When Graham and Keer travel to Bruge in Belgium to make a scientific presentation, they also want to take in the Festival of the Holy Blood. This annual ceremony is the only time that the Holy Blood, a relic believed to contain the blood of Christ, is seen in public. What happens in Belgium draws all three of them into a sequence of event that may turn civilisation on its head.

When it comes to the attention of the Catholic Church and other fundamentalists, wheels within wheels are set in motion to maintain the status quo. Towards the end, the pace of the novel speeds up considerably. This is probably because the pace is only achievable when there is not too much information to pass on to the reader. Like many other books such as 'The Da Vinci Code' the amount of information to be disseminated to the reader is immense.

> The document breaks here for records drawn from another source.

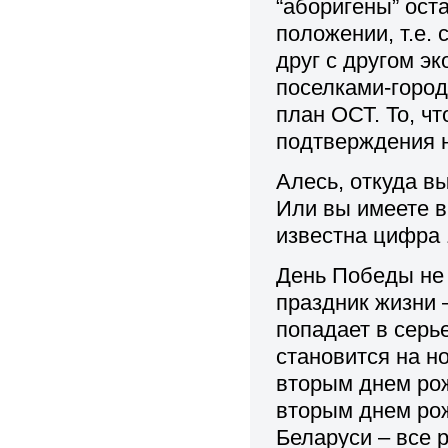
“аборигены” ост
положении, т.е.
друг с другом э
поселками-город
план ОСТ. То, ч
подтверждения н
Алесь, откуда в
Или вы имеете в
известна цифра 
День Победы не 
праздник жизни 
попадает в серь
становится на но
вторым днем рож
вторым днем рож
Беларуси – все 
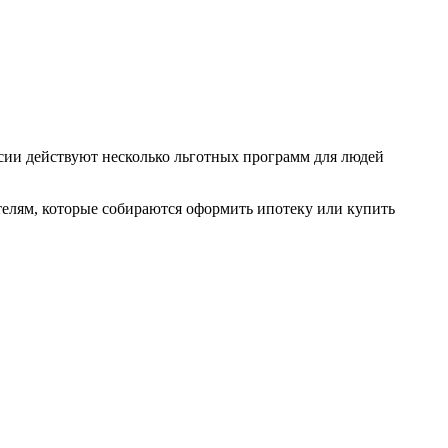
ссии действуют несколько льготных программ для людей
елям, которые собираются оформить ипотеку или купить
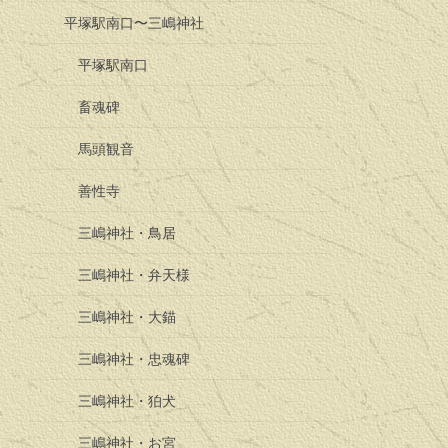
平塚駅南口〜三嶋神社
平塚駅南口
畜魂碑
馬頭観音
善性寺
三嶋神社・鳥居
三嶋神社・弁天様
三嶋神社・大錨
三嶋神社・忠魂碑
三嶋神社・狛犬
三嶋神社・お宮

Years of research have to be condensed into paragraphs, characters frequently have to share their own knowledge with other characters and sometimes the omniscient narrator must pass it on to the reader. It is a minefield, complete with tripwires, too much of 'and he quickly explained to her the complete history of the true cross' can be rather wearing on the reader.

The blurb on the cover picks out Jena van Rookyens as the main character but in truth the focus moves between several and is unsatisfying. There is not one character that is developed fully enough to become 'the reader's friend'.

It is very clever, very well researched and it has a lot of good action-driven sequences but there is such a quantity of information that it drags the first third of the book down. Ultimately, this left me rather adrift not really caring for anybody in the story and it was a struggle to get beyond the first few chapters.

I enjoyed learning new facts but am always a little wary in works of fiction as to how much is really 'fact'. It is not a blockbuster but has action sections. It is not an intellectual thesis but has parts that read like that, too. Its chosen path wavers too much and ultimately is disappointing.